Cette année, cependant, ces mêmes multinationales ne semblent plus vouloir mettre l'accent sur le rock (quoiqu'aux dernières nouvelles tout le catalogue de Noir Désir devrait finalement être disponible en pressage domestique, dans la foulée de l'album enregistré en concert), mais sur le rap francophone. EMI a déjà mis sur le marché le compact de Soon E MC, et il devrait venir nous visiter l'été prochain; PolyGram, de son côté lance cette semaine le deuxième album de MC Solaar, intitulé "Prose Combat"; tandis que Virgin sortira le fameux "Ombre et lumière" des Marseillais d'IAM, qui devraient se pointer sur une des scènes extérieures des FrancoFolies montréalaises.
On vérifiera dans quelques mois, ou quelques années, si ces nombreuses parutions ont une incidence sur la production de rap francophone québécois de la même façon que La Mano Negra a profondément influencé Me, Mom & Morgentaler; que Les Garçons Bouchers ont beaucoup touché Vilain Pingouin; et que l'on sent chez Cardinal et ses Bedos et Sarazino des relents des Négresses vertes.
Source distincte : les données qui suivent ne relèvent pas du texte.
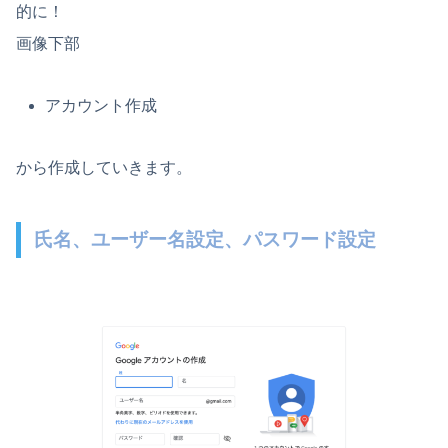
的に！
画像下部
アカウント作成
から作成していきます。
氏名、ユーザー名設定、パスワード設定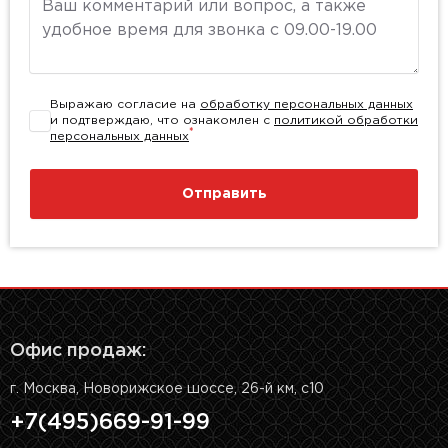
Выражаю согласие на
обработку персональных данных
и подтверждаю, что ознакомлен с
политикой обработки
*
персональных данных
Отправить
Офис продаж:
г. Москва, Новорижское шоссе, 26-й км, с10
+7(495)669-91-99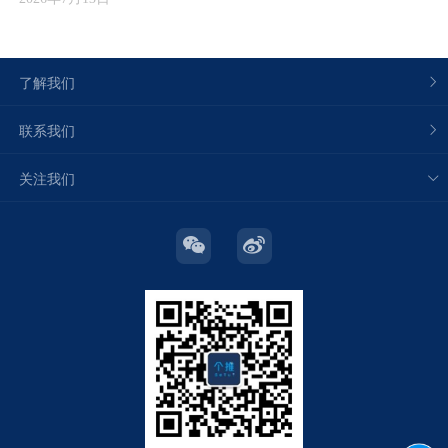
了解我们
联系我们
关注我们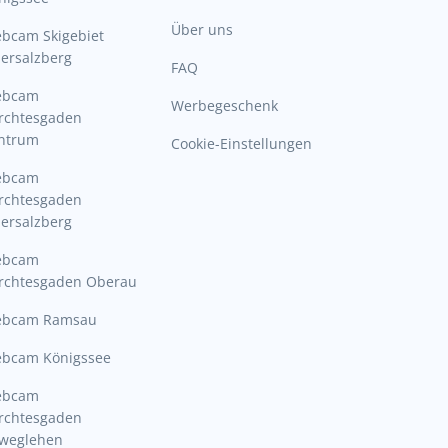
Über uns
bcam Skigebiet
ersalzberg
FAQ
ebcam
Werbegeschenk
rchtesgaden
ntrum
Cookie-Einstellungen
ebcam
rchtesgaden
ersalzberg
ebcam
rchtesgaden Oberau
bcam Ramsau
bcam Königssee
ebcam
rchtesgaden
lweglehen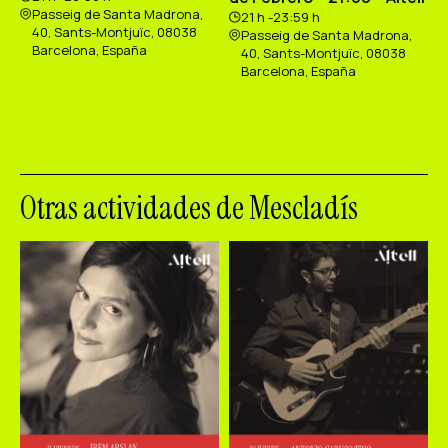
Passeig de Santa Madrona,
21 h -23:59 h
40, Sants-Montjuïc, 08038
Passeig de Santa Madrona,
Barcelona, España
40, Sants-Montjuïc, 08038
Barcelona, España
Otras actividades de Mescladís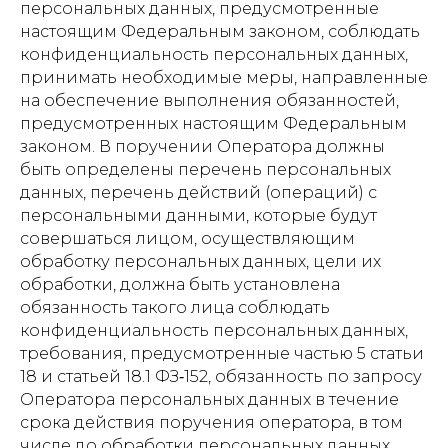
персональных данных, предусмотренные
настоящим Федеральным законом, соблюдать
конфиденциальность персональных данных,
принимать необходимые меры, направленные
на обеспечение выполнения обязанностей,
предусмотренных настоящим Федеральным
законом. В поручении Оператора должны
быть определены перечень персональных
данных, перечень действий (операций) с
персональными данными, которые будут
совершаться лицом, осуществляющим
обработку персональных данных, цели их
обработки, должна быть установлена
обязанность такого лица соблюдать
конфиденциальность персональных данных,
требования, предусмотренные частью 5 статьи
18 и статьей 18.1 ФЗ‑152, обязанность по запросу
Оператора персональных данных в течение
срока действия поручения оператора, в том
числе до обработки персональных данных,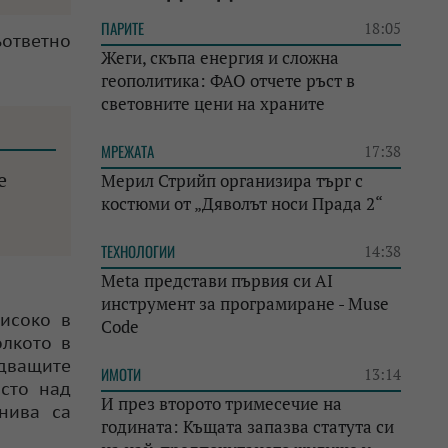
ПАРИТЕ
18:05
ъответно
Жеги, скъпа енергия и сложна
геополитика: ФАО отчете ръст в
световните цени на храните
МРЕЖАТА
17:38
е
Мерил Стрийп организира търг с
костюми от „Дяволът носи Прада 2“
ТЕХНОЛОГИИ
14:38
Meta представи първия си AI
инструмент за програмиране - Muse
високо в
Code
олкото в
едващите
ИМОТИ
13:14
сто над
И през второто тримесечие на
 нива са
годината: Къщата запазва статута си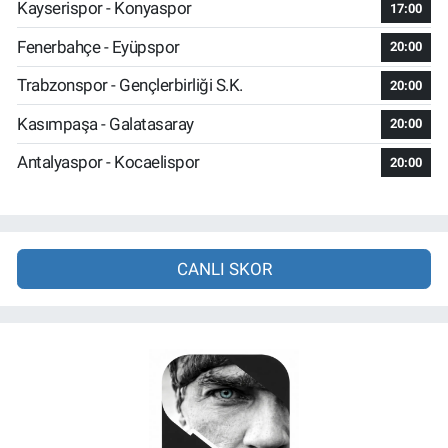
Kayserispor - Konyaspor
17:00
Fenerbahçe - Eyüpspor
20:00
Trabzonspor - Gençlerbirliği S.K.
20:00
Kasımpaşa - Galatasaray
20:00
Antalyaspor - Kocaelispor
20:00
CANLI SKOR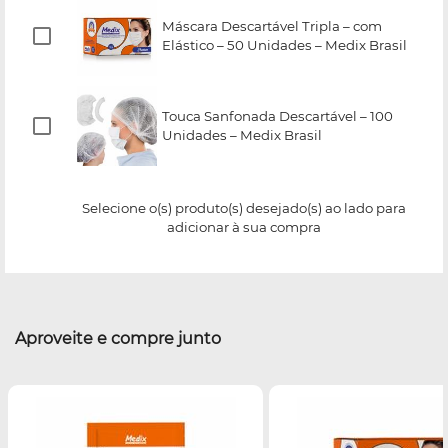
Máscara Descartável Tripla – com
Elástico – 50 Unidades – Medix Brasil
Touca Sanfonada Descartável – 100
Unidades – Medix Brasil
Selecione o(s) produto(s) desejado(s) ao lado para
adicionar à sua compra
Aproveite e compre junto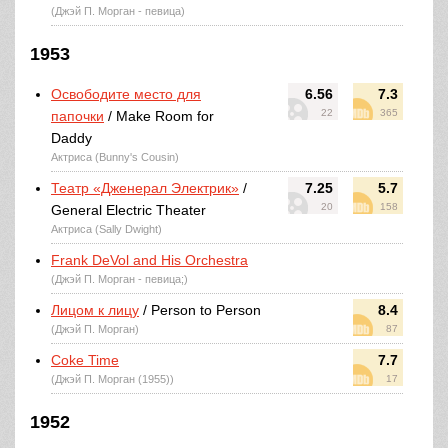
(Джэй П. Морган - певица)
1953
Освободите место для
6.56
7.3
22
365
папочки
/ Make Room for
Daddy
Актриса (Bunny's Cousin)
Театр «Дженерал Электрик»
/
7.25
5.7
20
158
General Electric Theater
Актриса (Sally Dwight)
Frank DeVol and His Orchestra
(Джэй П. Морган - певица;)
Лицом к лицу
/ Person to Person
8.4
(Джэй П. Морган)
87
Coke Time
7.7
(Джэй П. Морган (1955))
17
1952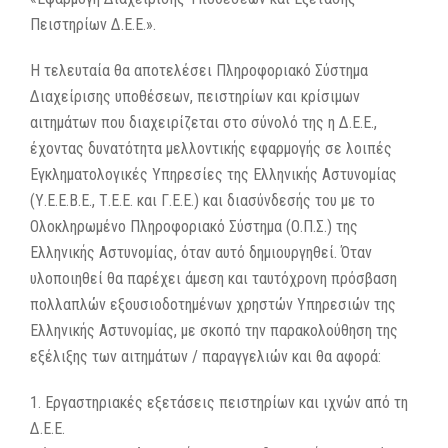
Πειστηρίων Δ.Ε.Ε.».
Η τελευταία θα αποτελέσει Πληροφοριακό Σύστημα
Διαχείρισης υποθέσεων, πειστηρίων και κρίσιμων
αιτημάτων που διαχειρίζεται στο σύνολό της η Δ.Ε.Ε.,
έχοντας δυνατότητα μελλοντικής εφαρμογής σε λοιπές
Εγκληματολογικές Υπηρεσίες της Ελληνικής Αστυνομίας
(Υ.Ε.Ε.Β.Ε., Τ.Ε.Ε. και Γ.Ε.Ε.) και διασύνδεσής του με το
Ολοκληρωμένο Πληροφοριακό Σύστημα (Ο.Π.Σ.) της
Ελληνικής Αστυνομίας, όταν αυτό δημιουργηθεί. Όταν
υλοποιηθεί θα παρέχει άμεση και ταυτόχρονη πρόσβαση
πολλαπλών εξουσιοδοτημένων χρηστών Υπηρεσιών της
Ελληνικής Αστυνομίας, με σκοπό την παρακολούθηση της
εξέλιξης των αιτημάτων / παραγγελιών και θα αφορά:
1. Εργαστηριακές εξετάσεις πειστηρίων και ιχνών από τη
Δ.Ε.Ε.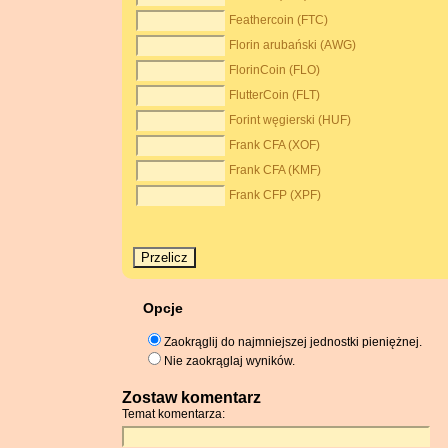
Feathercoin (FTC)
Florin arubański (AWG)
FlorinCoin (FLO)
FlutterCoin (FLT)
Forint węgierski (HUF)
Frank CFA (XOF)
Frank CFA (KMF)
Frank CFP (XPF)
Opcje
Zaokrąglij do najmniejszej jednostki pieniężnej.
Nie zaokrąglaj wyników.
Zostaw komentarz
Temat komentarza: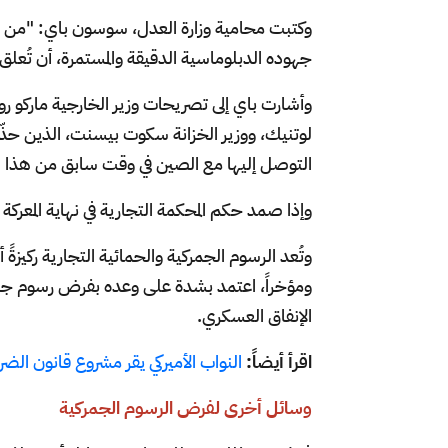
وكتبت محامية وزارة العدل، سوسون باي: "من ال
جهوده الدبلوماسية الدقيقة والمستمرة، أن تُعلق
وأشارت باي إلى تصريحات وزير الخارجية ماركو روب
لوتنيك، ووزير الخزانة سكوت بيسنت، الذين حذّرو
التوصل إليها مع الصين في وقت سابق من هذا الش
وإذا صمد حكم المحكمة التجارية في نهاية المعركة
وتُعد الرسوم الجمركية والحمائية التجارية ركيزةً أ
ومؤخراً، اعتمد بشدة على وعده بفرض رسوم جمرك
الإنفاق العسكري.
اقرأ أيضاً:
النواب الأميركي يقر مشروع قانون الض
وسائل أخرى لفرض الرسوم الجمركية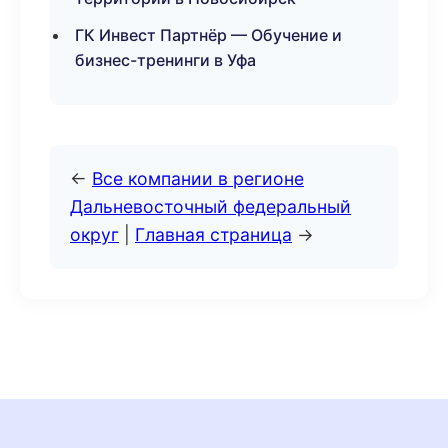
ГК Инвест Партнёр — Обучение и
бизнес-тренинги в Уфа
←
Все компании в регионе
Дальневосточный федеральный
округ
|
Главная страница
→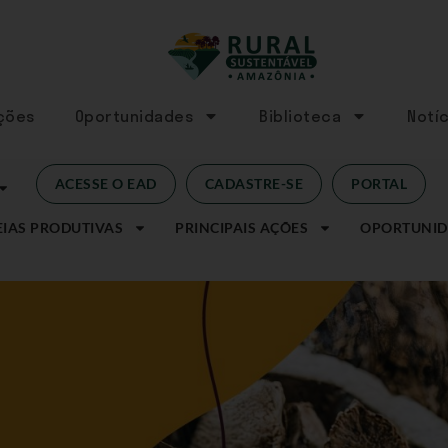
Ações
Oportunidades
Biblioteca
Notíc
ACESSE O EAD
CADASTRE-SE
PORTAL
IAS PRODUTIVAS
PRINCIPAIS AÇÕES
OPORTUNID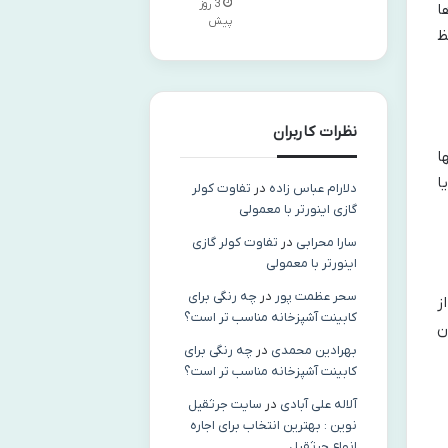
3 روز
ا
پیش
ظ
نظرات کاربران
ا
ا
دلارام عباس زاده
در
تفاوت کولر
گازی اینورتر با معمولی
سارا محرابی
در
تفاوت کولر گازی
اینورتر با معمولی
سحر عظمت پور
در
چه رنگی برای
ز
کابینت آشپزخانه مناسب‌ تر است؟
ن
بهرادین محمدی
در
چه رنگی برای
کابینت آشپزخانه مناسب‌ تر است؟
آلاله علی آبادی
در
سایت جرثقیل
نوین : بهترین انتخاب برای اجاره
انواع جرثقیل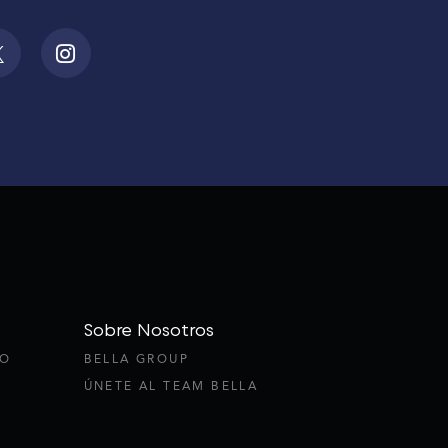
Sobre Nosotros
TO
BELLA GROUP
ÚNETE AL TEAM BELLA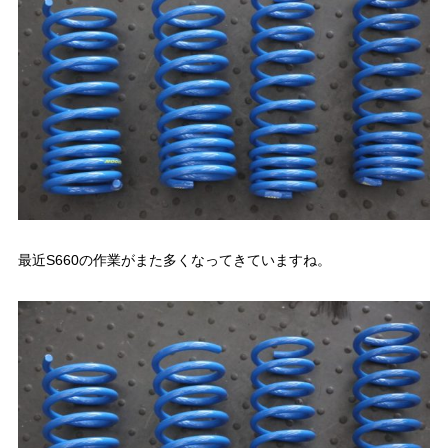
最近S660の作業がまた多くなってきていますね。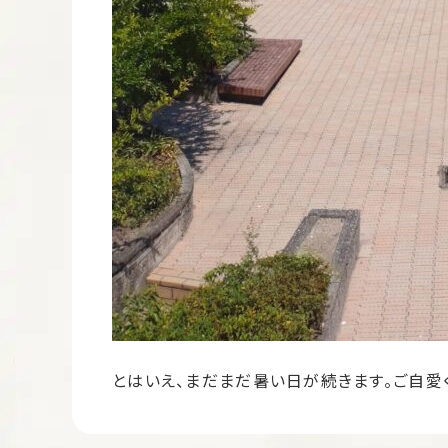
とはいえ、まだまだ暑い日が続きます。ご自愛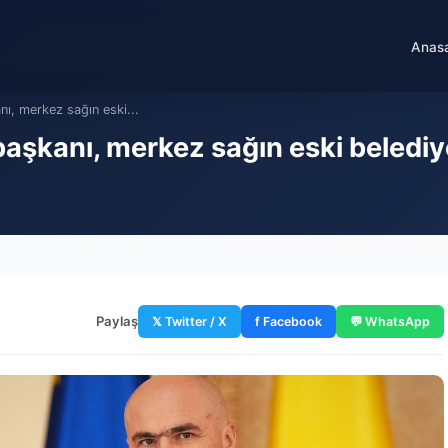
Anas
ı, merkez sağın eski...
şkanı, merkez sağın eski beledi
Paylaş
𝕏 Twitter / X
f Facebook
💬 WhatsApp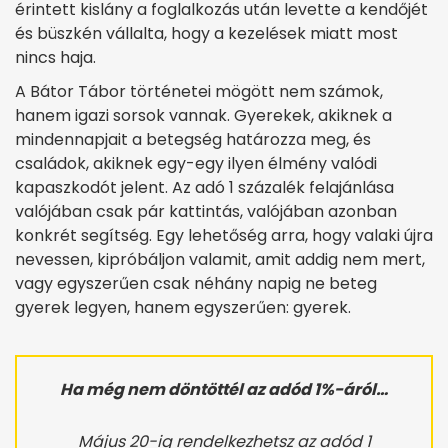
érintett kislány a foglalkozás után levette a kendőjét
és büszkén vállalta, hogy a kezelések miatt most
nincs haja.
A Bátor Tábor történetei mögött nem számok,
hanem igazi sorsok vannak. Gyerekek, akiknek a
mindennapjait a betegség határozza meg, és
családok, akiknek egy-egy ilyen élmény valódi
kapaszkodót jelent. Az adó 1 százalék felajánlása
valójában csak pár kattintás, valójában azonban
konkrét segítség. Egy lehetőség arra, hogy valaki újra
nevessen, kipróbáljon valamit, amit addig nem mert,
vagy egyszerűen csak néhány napig ne beteg
gyerek legyen, hanem egyszerűen: gyerek.
Ha még nem döntöttél az adód 1%-áról…
Május 20-ig rendelkezhetsz az adód 1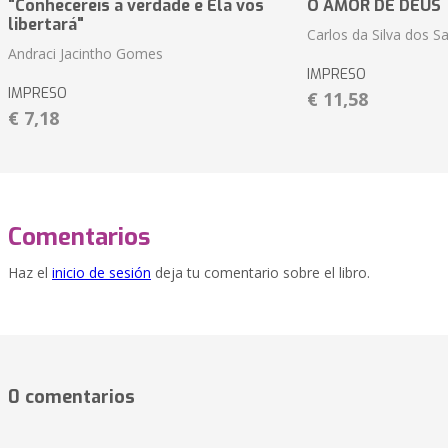
"Conhecereis a verdade e Ela vos
O AMOR DE DEUS
libertará"
Carlos da Silva dos S
Andraci Jacintho Gomes
IMPRESO
IMPRESO
€ 11,58
€ 7,18
Comentarios
Haz el
inicio de sesión
deja tu comentario sobre el libro.
0 comentarios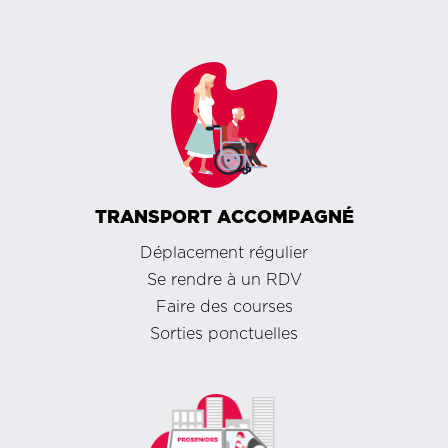
TRANSPORT ACCOMPAGNÉ
Déplacement régulier
Se rendre à un RDV
Faire des courses
Sorties ponctuelles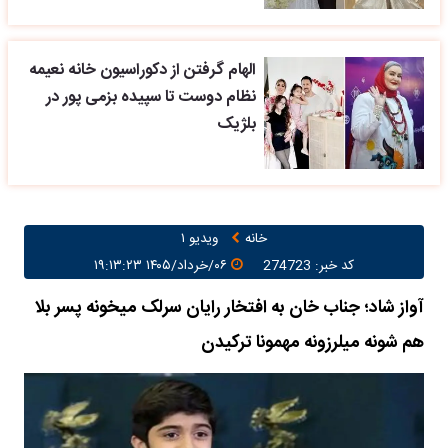
الهام گرفتن از دکوراسیون خانه نعیمه
نظام دوست تا سپیده بزمی پور در
بلژیک
خانه
ویدیو ۱
کد خبر: 274723
۰۶/خرداد/۱۴۰۵ ۱۹:۱۳:۲۳
آواز شاد؛ جناب خان به افتخار رایان سرلک میخونه پسر بلا
هم شونه میلرزونه مهمونا ترکیدن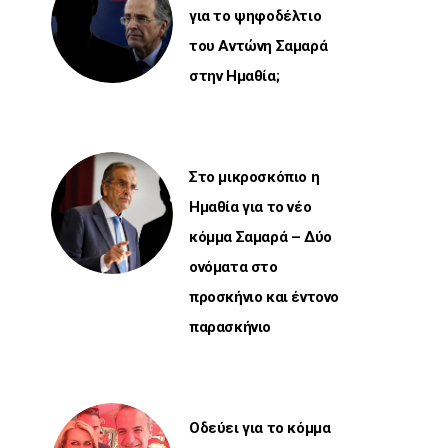
για το ψηφοδέλτιο
του Αντώνη Σαμαρά
στην Ημαθία;
Στο μικροσκόπιο η
Ημαθία για το νέο
κόμμα Σαμαρά – Δύο
ονόματα στο
προσκήνιο και έντονο
παρασκήνιο
Οδεύει για το κόμμα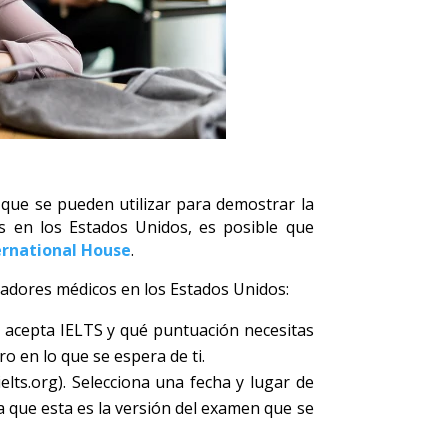
que se pueden utilizar para demostrar la
es en los Estados Unidos, es posible que
ernational House
.
ajadores médicos en los Estados Unidos:
se acepta IELTS y qué puntuación necesitas
o en lo que se espera de ti.
elts.org). Selecciona una fecha y lugar de
 que esta es la versión del examen que se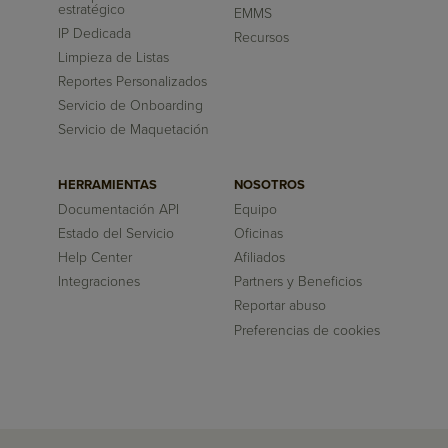
estratégico
EMMS
IP Dedicada
Recursos
Limpieza de Listas
Reportes Personalizados
Servicio de Onboarding
Servicio de Maquetación
HERRAMIENTAS
NOSOTROS
Documentación API
Equipo
Estado del Servicio
Oficinas
Help Center
Afiliados
Integraciones
Partners y Beneficios
Reportar abuso
Preferencias de cookies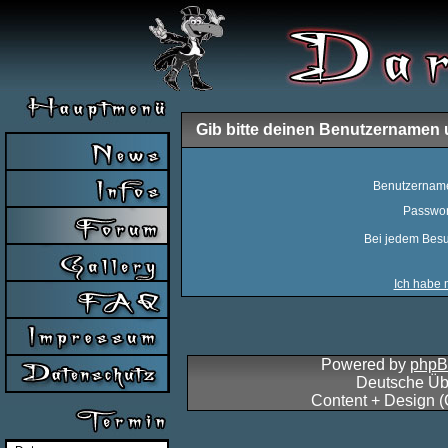
Gib bitte deinen Benutzernamen 
Benutzernam
Passwor
Bei jedem Besu
Ich habe 
Powered by
php
Deutsche Üb
Content + Design 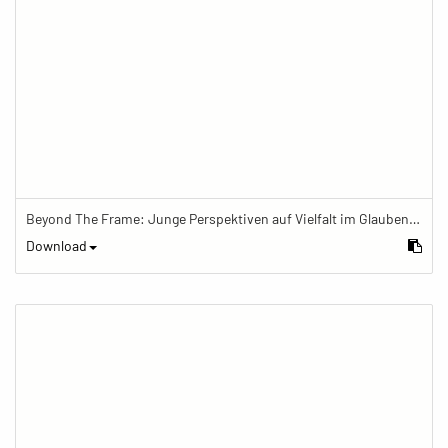
Beyond The Frame: Junge Perspektiven auf Vielfalt im Glauben - Frau arbeitet im Büro eines buddhistischen Zentrums
Download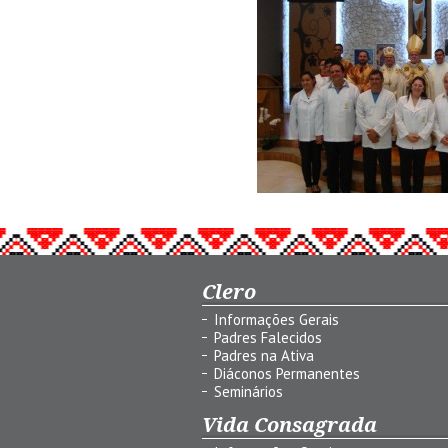
Clero
Informações Gerais
Padres Falecidos
Padres na Ativa
Diáconos Permanentes
Seminários
Vida Consagrada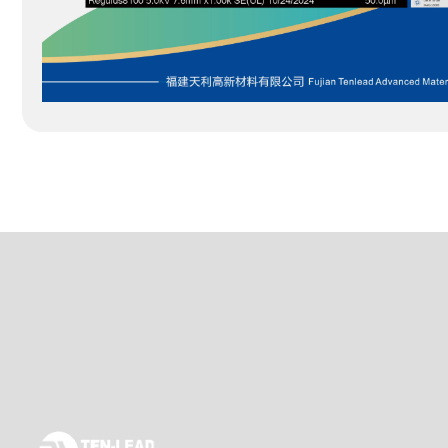
树脂基预碳化料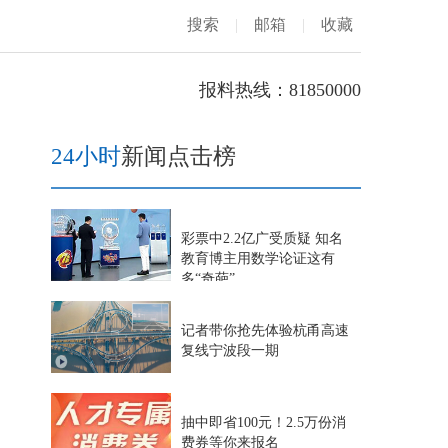
搜索
|
邮箱
|
收藏
报料热线：81850000
24小时
新闻点击榜
彩票中2.2亿广受质疑 知名
教育博主用数学论证这有
多“奇葩”
记者带你抢先体验杭甬高速
复线宁波段一期
抽中即省100元！2.5万份消
费券等你来报名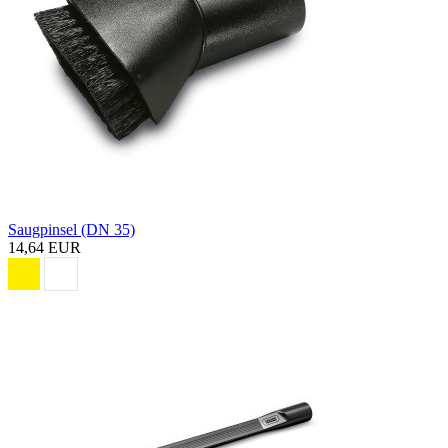
Saugpinsel (DN 35)
14,64 EUR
Tout ça est évidemment risqué. Mais regardons les choses sous un angle différent. Connaissez-vous Wild Strawberries, Love Jones, Wild Colonials, Stuttering Jones ? Pourtant ce sont des albums reçus récemment au journal et distribués par des multinationales. Combien de compacts pensez-vous qu'ils vont vendre de ces groupes ?
Pourquoi ne pas faire paraître plutôt les albums de Jean-Louis Murat, Dominique Dalcan, Silvain Vanot, Jean-François Coen, Les Objets, Clarika ? Et même Jacques Dutronc, Jean-Jacques Goldman, Juliette Gréco, Johnny Hallyday, Philippe Léotard ?
Le défi est de taille. Mais, c'est de l'avenir dont il est question.